WW Cloud IT Infrastructure Spending Forecast to Grow 26% in 2015 – IDC
CAGR of 15.6% to reach $54.6 billion by 2019
This is a Press Release edited by StorageNewsletter.com on July 14, 2015 at 3:11 pmAccording to the International Data Corporation‘s Worldwide Quarterly cloud IT Infrastructure Tracker, total cloud IT infrastructure spending (server, storage, and Ethernet switch) will grow by 26.4% in 2015 and will reach $33.4 billion, accounting for a third of all IT infrastructure spending, up from 28.1% in 2014.
Private cloud IT infrastructure spending will grow by 16.8% year over year to $11.7 billion, while public cloud IT infrastructure spending will grow by 32.2% in 2015 to $21.7 billion. In comparison, spending on non-cloud IT infrastructure will remain flat at $67 billion.
Worldwide Cloud IT Infrastructure Market Forecast
by Deployment Type – 2014-2019 (shares based on value)
IDC expects that spending on cloud IT infrastructure will grow across all regions and all technologies. In most regions, growth in public cloud IT infrastructure spending will exceed growth in spending on private cloud IT infrastructure as public cloud service providers will continue to invest in expansion of their datacenters and service offerings.
For the five-year forecast period, IDC expects that cloud IT infrastructure spending will grow at a CAGR of 15.6% and will reach $54.6 billion by 2019 accounting for 46.5% of the total spending on IT infrastructure.
At the same time, spending on non-cloud IT infrastructure will decline at a -1.4% CAGR. Spending on public cloud IT infrastructure will grow at a slightly higher rate than spending on private cloud IT infrastructure – at 16.5% vs 14% CAGR.

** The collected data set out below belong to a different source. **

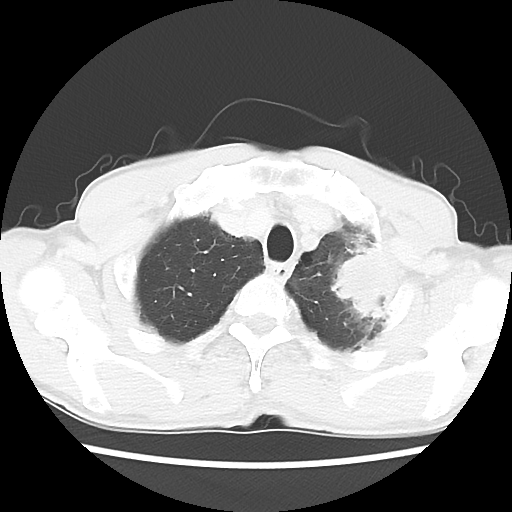
Chest CT, one axial slice; slice 52 of 60 in the series (ordered by position); reconstruction kernel LUNG; 120 kVp; lung window (W 1500 / L -600 HU); 5 mm slice thickness; 512 × 512 image matrix, field of view 308 × 308 mm. Male patient, age 64 years. Case-level facts recorded for this patient, not image findings: clinical TNM (as recorded): T3 N3 M0.
Annotated regions visible in this slice (rectangle marked by the reading radiologist):
- lung tumour (recorded histology: adenocarcinoma): bounding box (x1, y1, x2, y2) in pixels: (325, 236, 401, 330)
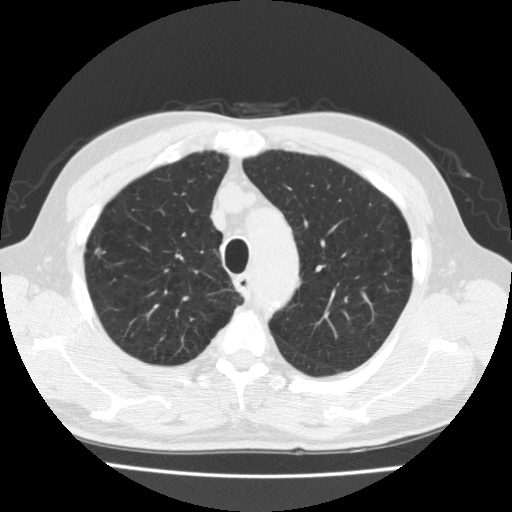
Low-dose screening chest CT, one axial slice; position 167 of 205 along the scan axis; reconstruction kernel FC10; 120 kVp; lung window (W 1500 / L -600 HU); 2 mm slice thickness; 512 × 512 image matrix, field of view 350 × 350 mm.
Annotated regions visible in this slice (expert manual segmentation):
- lesion 1 (tumor, upper lobe of right lung): bounding box [x1, y1, x2, y2] px = [94, 247, 106, 256]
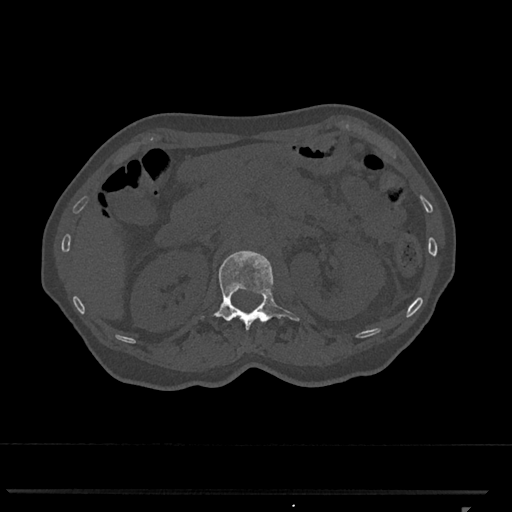
CT including the spine, one axial slice; position 404 of 793 along the scan axis; 120 kVp; bone window (W 1800 / L 400 HU); 0.5 mm slice thickness; 512 × 512 image matrix, field of view 380 × 380 mm. Female patient, age 62 years. Case-level facts recorded for this patient, not image findings: primary cancer: renal.
Annotated regions visible in this slice (semi-automatically segmented with operator editing):
- L1 vertebra: bounding box [x1, y1, x2, y2] px = [202, 250, 299, 330]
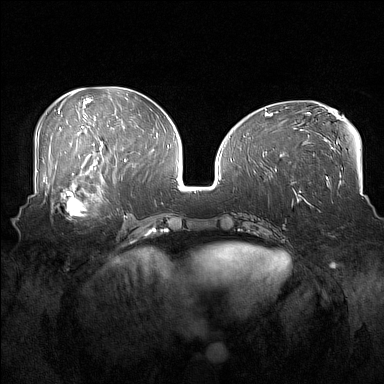
Breast MRI (dynamic contrast-enhanced), one axial slice; slice 70 of 160 in the series (ordered by position); dynamic contrast-enhanced series, time point 2 of 7 at this slice position (early post-contrast); 1.5 T; TE 1.8 ms, TR 5 ms; 1 mm slice thickness; 384 × 384 image matrix, field of view 360 × 360 mm. Female patient.
Outlined on this slice (semi-automatically segmented with operator editing):
- enhancing-tissue mask used for the functional tumour volume (all voxels passing the contrast-enhancement thresholds inside the analysis volume; usually the tumour): bounding box [x1, y1, x2, y2] px = [52, 186, 108, 216]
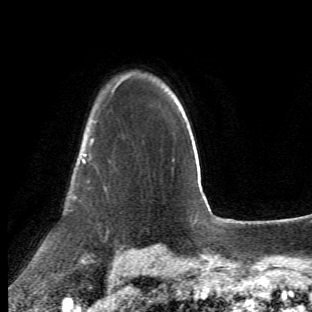
Breast MRI (dynamic contrast-enhanced), one axial slice; slice 44 of 66 in the series (ordered by position); cropped to one breast; dynamic contrast-enhanced series, time point 2 of 6 at this slice position (early post-contrast); 1.5 T; TE 4.2 ms, TR 8.5 ms; 312 × 312 image matrix, field of view 183 × 183 mm. Female patient.
Annotated regions visible in this slice (semi-automatic segmentation, software-assisted and operator-edited):
- enhancing-tissue mask used for the functional tumour volume (all voxels passing the contrast-enhancement thresholds inside the analysis volume; usually the tumour): bounding box [x1, y1, x2, y2] px = [65, 120, 93, 261]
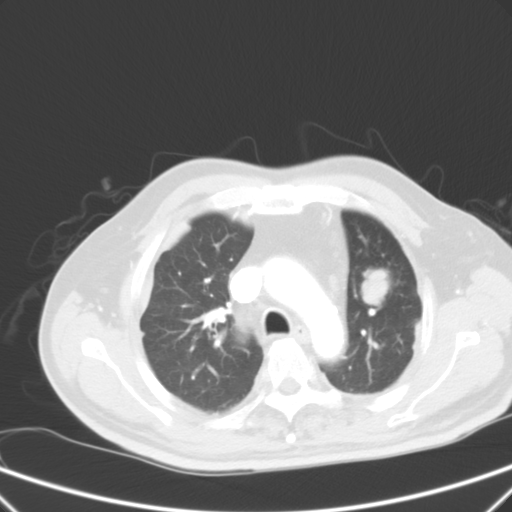
Chest CT, one axial slice. Slice 43 of 59 in the series (ordered by position). Lung window (W 1500 / L -600 HU). 512 × 512 image matrix. Patient: male, 66 years. From the clinical record (not read from this slice): clinical TNM (as recorded): T1c N3 M1a.
Structures marked on this image (bounding box drawn by a radiologist):
- lung tumour (recorded histology: squamous cell carcinoma): box from (x=355, y=264) to (x=397, y=315) px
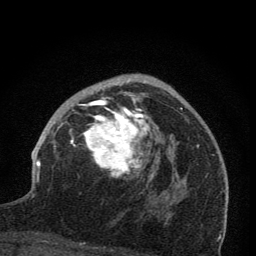
Breast MRI (dynamic contrast-enhanced), one axial slice. Position 46 of 76 along the scan axis. Cropped to one breast. Dynamic contrast-enhanced series, time point 2 of 7 at this slice position (early post-contrast). 1.5 T. TE 3.2 ms, TR 6.5 ms. 2 mm slice thickness. 256 × 256 image matrix, field of view 150 × 150 mm. Female patient.
Annotated regions visible in this slice (semi-automatic segmentation, software-assisted and operator-edited):
- enhancing-tissue mask used for the functional tumour volume (all voxels passing the contrast-enhancement thresholds inside the analysis volume; usually the tumour): bounding box [x1, y1, x2, y2] px = [70, 78, 169, 199]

In 2019, IDC expects cloud service providers will spend $35.3 billion on IT infrastructure for delivering public cloud services, while spending on private cloud IT infrastructure will reach $19.2 billion.
“End users continue to evaluate various approaches to adopting cloud-based IT: some integrate public cloud service into their IT strategies, others choose to build their own private clouds or use third-party private cloud offerings, and some, seeing benefits in both, implement hybrid cloud strategies,” said Natalya Yezhkova, research director, storage systems. “The breadth and width of cloud offerings only continue to grow, with an increasing universe of business- and consumer-oriented solutions being born in the cloud and/or served better by the cloud. This growing demand from the end user side and expansion of cloud-based offerings from service providers will continue to fuel growth in spending on the underlying IT infrastructure in the foreseeable future.“
Taxonomy Notes:
IDC defines cloud services more formally through a checklist of key attributes that an offering must manifest to end users of the service. Public cloud services are shared among unrelated enterprises and consumers; open to,largely unrestricted universe of potential users; and designed for a market, not a single enterprise. The public cloud market includes variety of services designed to extend or, in some cases, replace IT infrastructure deployed in corporate datacenters. It also includes content services delivered by a group of suppliers IDC calls Value Added Content Providers (VACP). Private cloud services are shared within a single enterprise or an extended enterprise with restrictions on access and level of resource dedication and dfined/controlled by the enterprise (an beyond the control available in public cloud offerings); can be onsite or offsite; and can be managed by a third-party or in-house staff. In private cloud that is managed by in-house staff, ‘vendors (cloud service providers)’ are equivalent to the IT departments/shared service departments within enterprises/groups. In this utilization model, where standardized services are jointly used within the enterprise/group, business departments, offices, and employees are the ‘service users.’